» Entries
** START **

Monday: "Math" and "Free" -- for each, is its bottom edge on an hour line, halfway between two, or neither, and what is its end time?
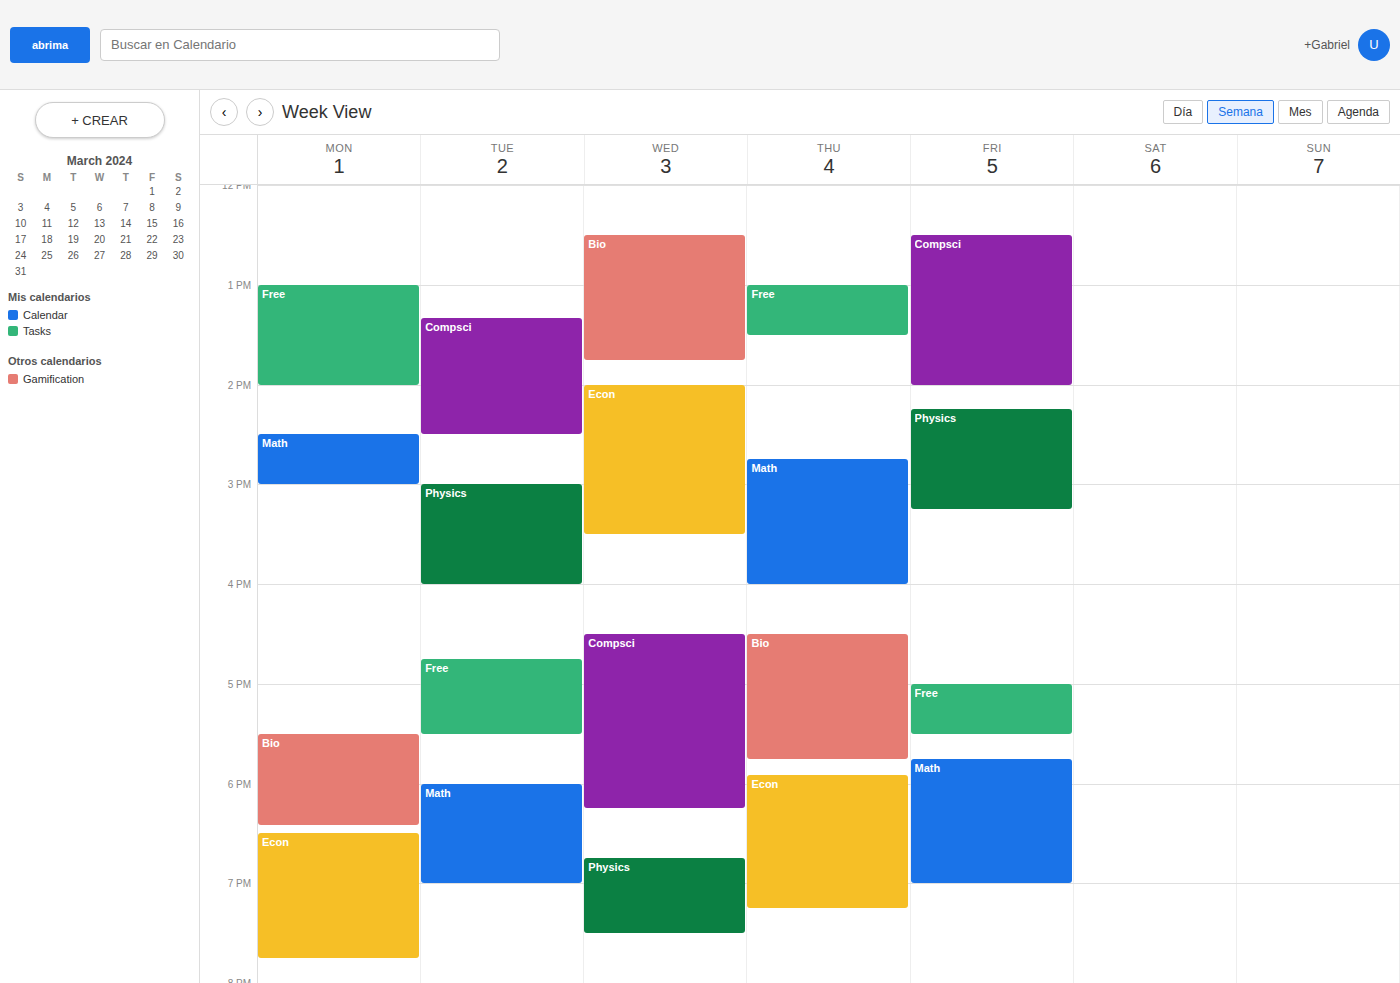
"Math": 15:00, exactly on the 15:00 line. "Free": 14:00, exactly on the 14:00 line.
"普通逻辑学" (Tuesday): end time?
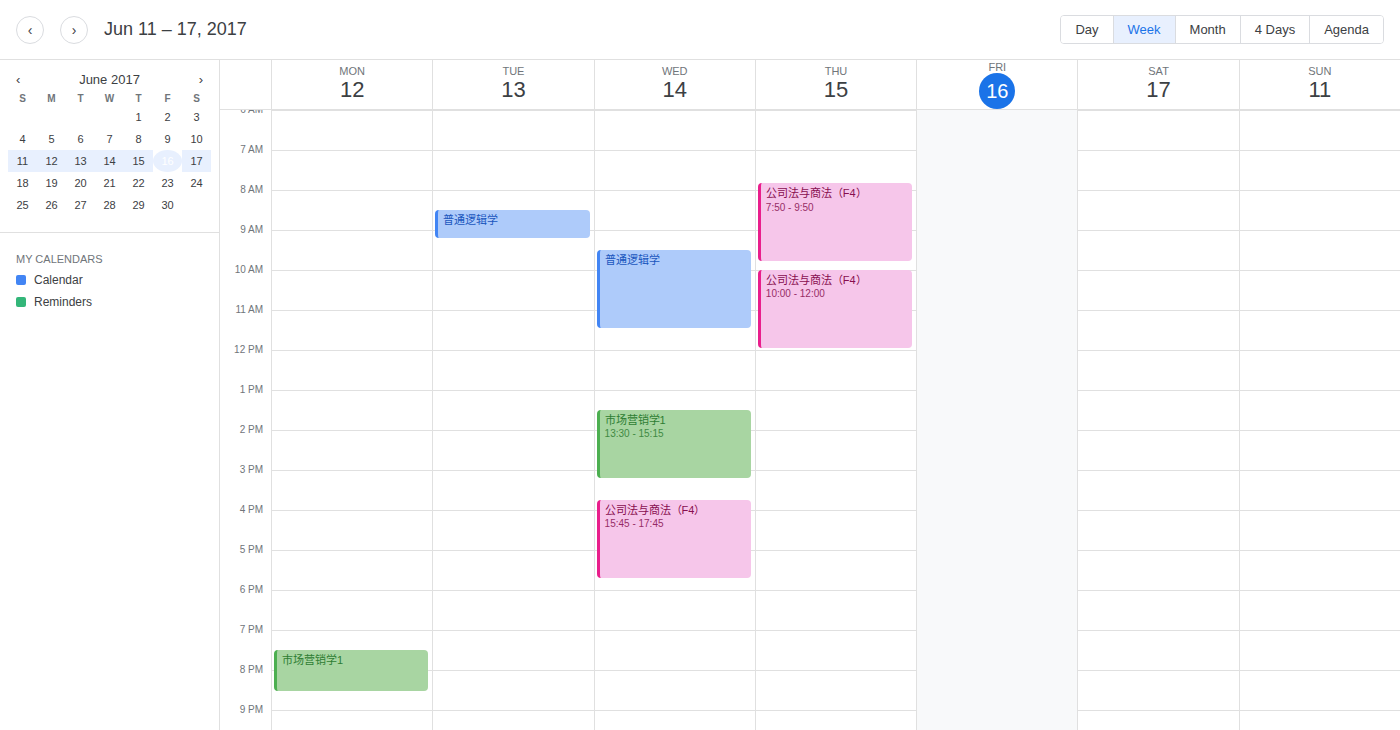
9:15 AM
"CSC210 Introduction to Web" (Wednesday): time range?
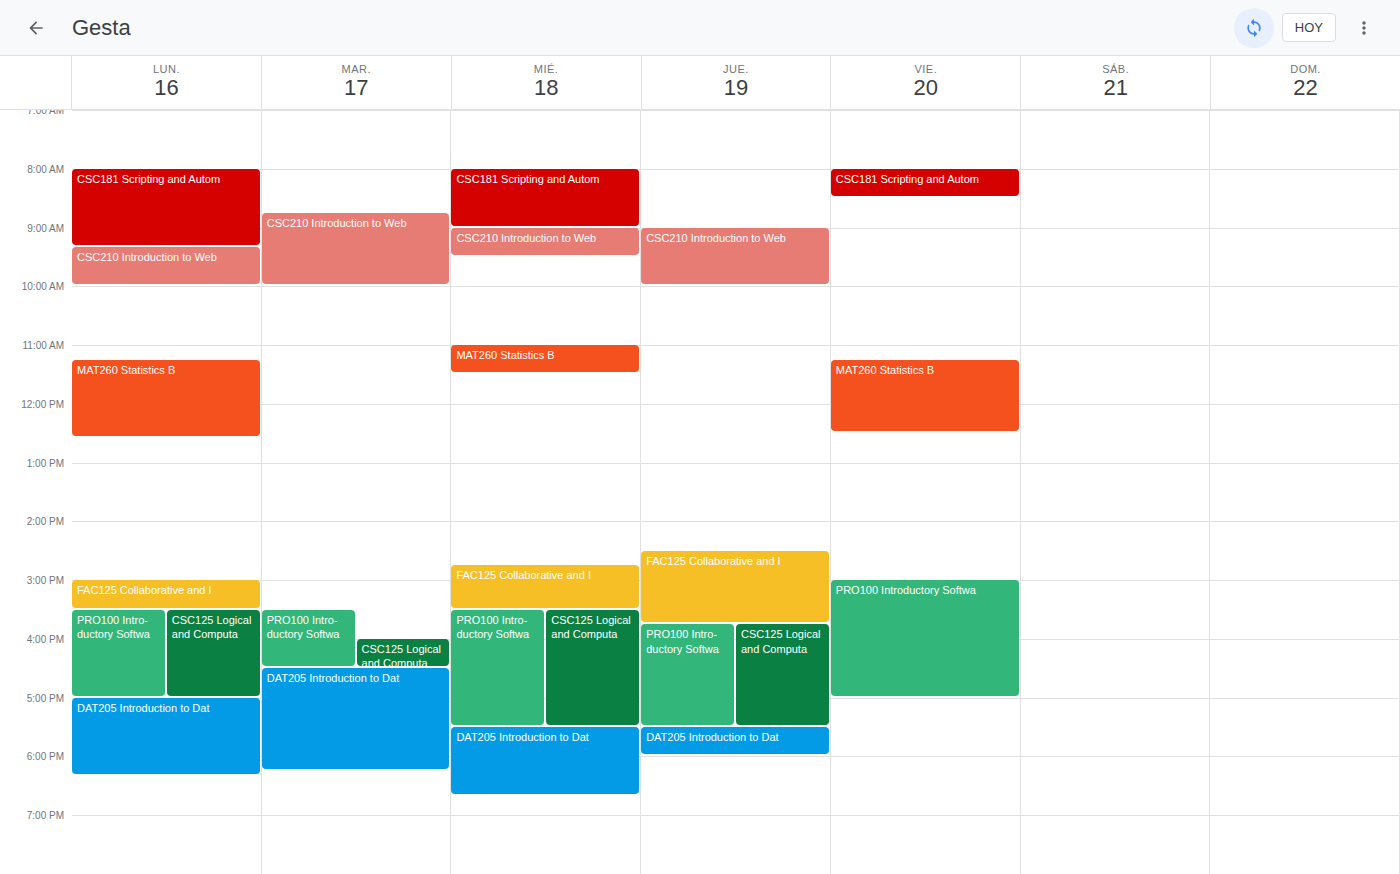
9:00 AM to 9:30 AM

** END **
** START **

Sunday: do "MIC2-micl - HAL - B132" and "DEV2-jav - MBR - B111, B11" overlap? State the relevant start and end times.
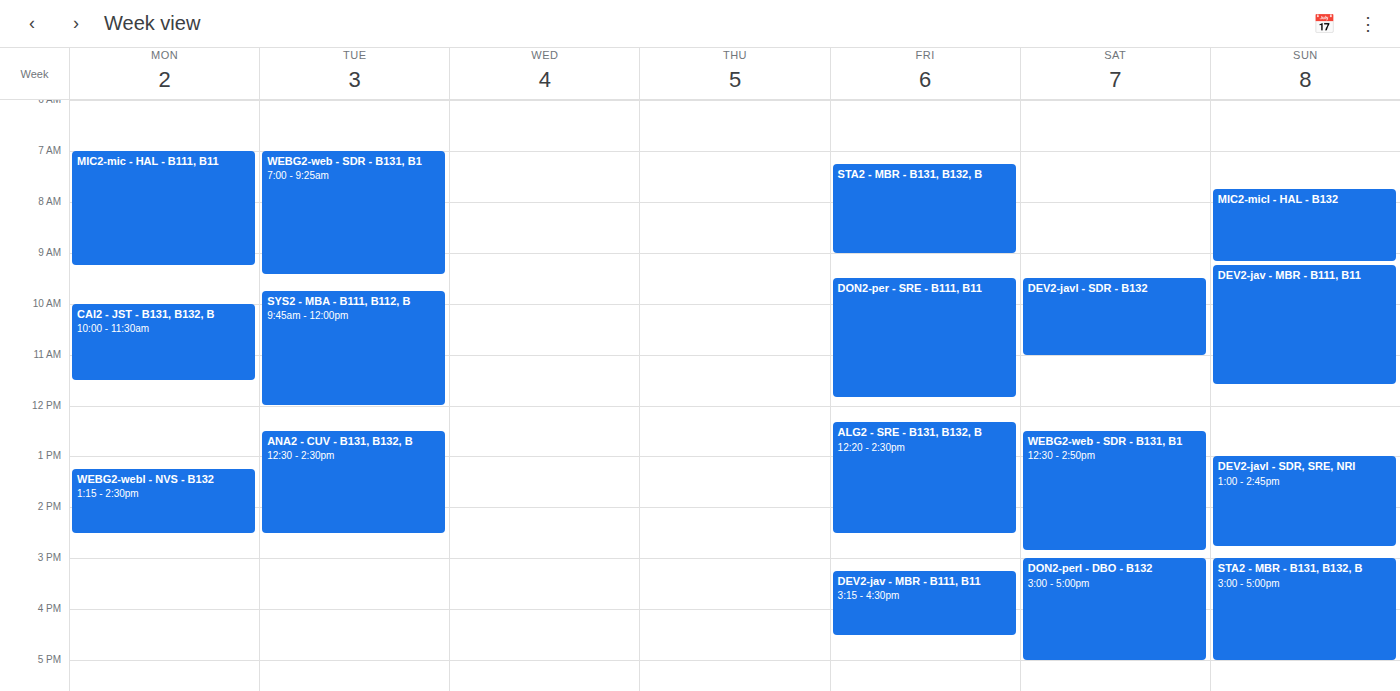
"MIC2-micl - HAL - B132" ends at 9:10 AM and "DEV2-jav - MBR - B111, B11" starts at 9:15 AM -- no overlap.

** END **
** START **

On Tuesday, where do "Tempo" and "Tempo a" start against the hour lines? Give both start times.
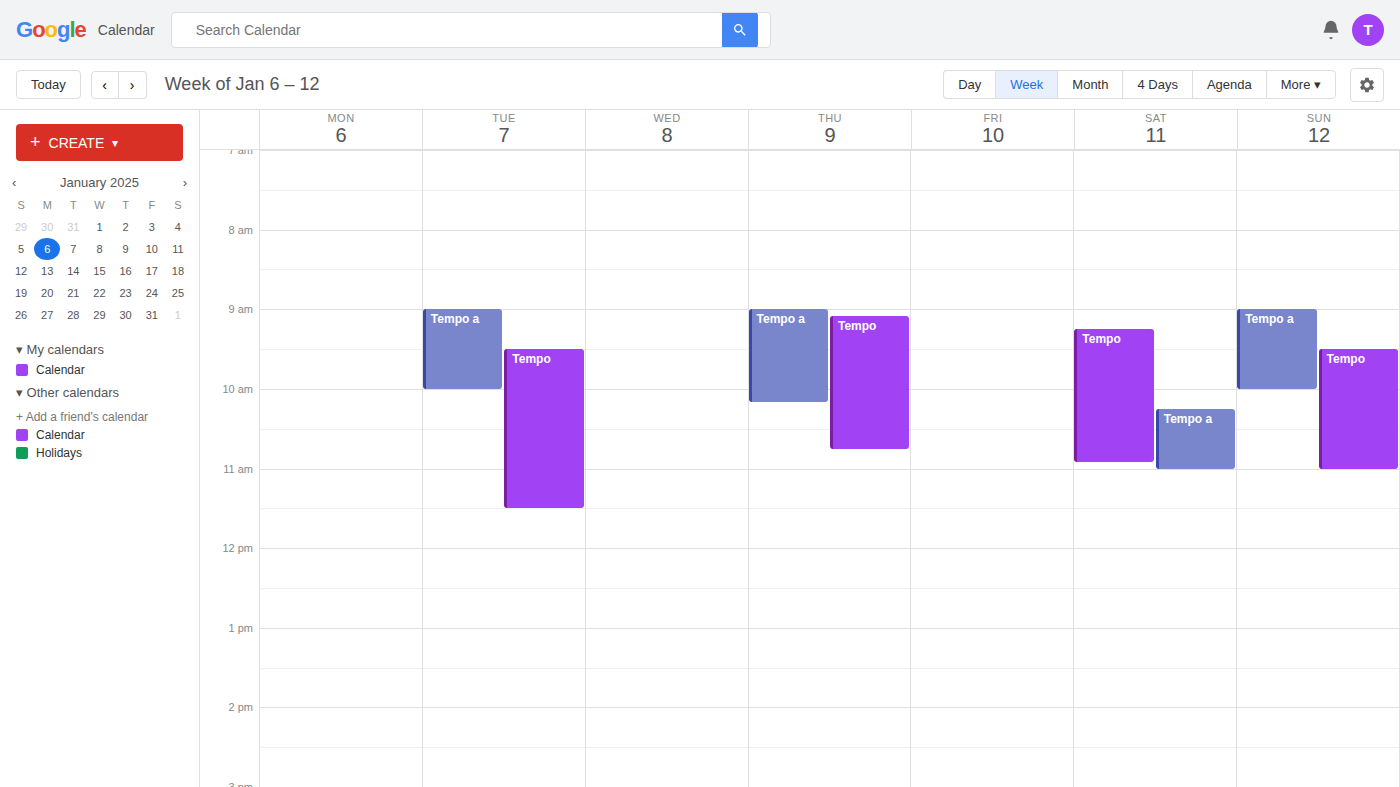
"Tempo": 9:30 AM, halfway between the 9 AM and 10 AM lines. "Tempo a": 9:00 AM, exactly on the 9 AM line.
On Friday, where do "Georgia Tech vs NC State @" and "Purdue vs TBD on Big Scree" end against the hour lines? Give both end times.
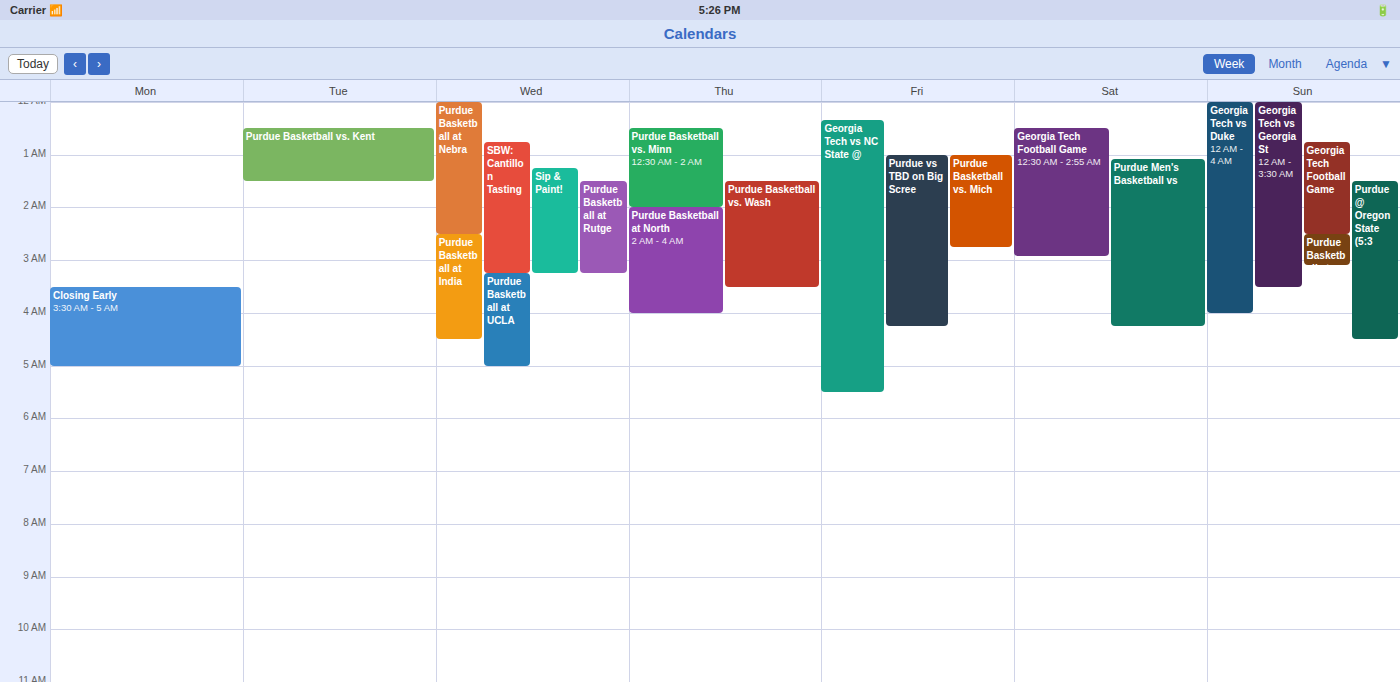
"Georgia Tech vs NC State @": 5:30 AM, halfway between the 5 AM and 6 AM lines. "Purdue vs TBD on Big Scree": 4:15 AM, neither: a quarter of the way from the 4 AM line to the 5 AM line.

** END **

» Task
Turn the records above, from the line with "(Tuesday): end time?" up to and including the line with "9:00 AM to 9:30 AM", into a numbered list. Skip blank lines and leave the pictures out.

» Exercise answer
1. "普通逻辑学" (Tuesday): end time?
2. 9:15 AM
3. "CSC210 Introduction to Web" (Wednesday): time range?
4. 9:00 AM to 9:30 AM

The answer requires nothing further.